Purpose of review
Both arthritis and foot pain are major public health problems. Approximately 24% of adults have foot ailments, and the prevalence increases with age. Foot pain, particularly related to shoes, footwear and rheumatic disorders, may be an important modifiable factor. Surprisingly, this topic has received little attention in the rheumatology community.
Despite the major focus of structure and alignment in arthritis, remarkably little work has focused on the foot and nonsurgical foot interventions that might affect lower extremity joint alignment, structure and pain in rheumatic diseases. Emerging research suggests that there may be a significant role for foot orthotics and footwear in the treatment of rheumatoid arthritis and osteoarthritis of the hip, knee and foot. This review highlights the current understanding on the topic of foot orthotics and footwear in adults with rheumatic diseases.

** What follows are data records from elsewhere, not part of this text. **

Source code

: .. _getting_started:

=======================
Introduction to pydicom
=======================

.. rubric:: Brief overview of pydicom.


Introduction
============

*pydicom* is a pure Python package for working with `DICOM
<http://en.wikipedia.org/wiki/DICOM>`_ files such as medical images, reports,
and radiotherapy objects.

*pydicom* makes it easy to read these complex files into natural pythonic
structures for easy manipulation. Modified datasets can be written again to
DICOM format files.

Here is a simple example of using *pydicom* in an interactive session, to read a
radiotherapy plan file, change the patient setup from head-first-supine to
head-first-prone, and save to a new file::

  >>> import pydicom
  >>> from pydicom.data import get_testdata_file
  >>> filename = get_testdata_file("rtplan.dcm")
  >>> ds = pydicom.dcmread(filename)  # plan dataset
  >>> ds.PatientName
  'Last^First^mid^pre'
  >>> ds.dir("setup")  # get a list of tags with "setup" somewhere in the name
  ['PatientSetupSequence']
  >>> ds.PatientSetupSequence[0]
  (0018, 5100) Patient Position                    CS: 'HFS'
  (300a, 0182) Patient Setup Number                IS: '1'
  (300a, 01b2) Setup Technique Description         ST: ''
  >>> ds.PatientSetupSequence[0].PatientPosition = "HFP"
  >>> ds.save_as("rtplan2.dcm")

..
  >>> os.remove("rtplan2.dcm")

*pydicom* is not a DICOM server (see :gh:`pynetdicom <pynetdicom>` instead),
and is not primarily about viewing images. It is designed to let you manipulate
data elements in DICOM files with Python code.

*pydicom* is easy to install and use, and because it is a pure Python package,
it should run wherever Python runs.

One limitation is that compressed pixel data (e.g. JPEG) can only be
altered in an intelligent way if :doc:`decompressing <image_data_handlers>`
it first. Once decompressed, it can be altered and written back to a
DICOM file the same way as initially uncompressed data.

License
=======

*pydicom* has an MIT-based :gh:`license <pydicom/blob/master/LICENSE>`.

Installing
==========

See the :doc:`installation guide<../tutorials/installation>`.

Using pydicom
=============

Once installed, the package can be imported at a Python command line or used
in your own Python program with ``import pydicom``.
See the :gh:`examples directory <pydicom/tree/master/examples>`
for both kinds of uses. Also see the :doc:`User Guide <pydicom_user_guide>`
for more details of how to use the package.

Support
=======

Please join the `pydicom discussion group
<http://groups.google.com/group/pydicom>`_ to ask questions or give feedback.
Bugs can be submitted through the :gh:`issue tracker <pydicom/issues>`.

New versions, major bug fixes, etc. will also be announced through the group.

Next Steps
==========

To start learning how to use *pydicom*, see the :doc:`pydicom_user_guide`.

Biomechanical evidence indicates that foot orthotics and specialized footwear may change muscle activation and gait patterns to reduce joint loading. Emerging evidence suggests that orthotics, specific shoe types and footwear interventions may provide an effective nonsurgical intervention in rheumatic diseases. Yet good data are sparse, and it is premature to recommend guidelines. As there are a limited number of studies that underpin the foot's role in arthritis cause and progression, clinical trials and prospective studies are of utmost importance to unravel the links between foot pain, foot conditions and interventions that lessen the impact of rheumatic diseases.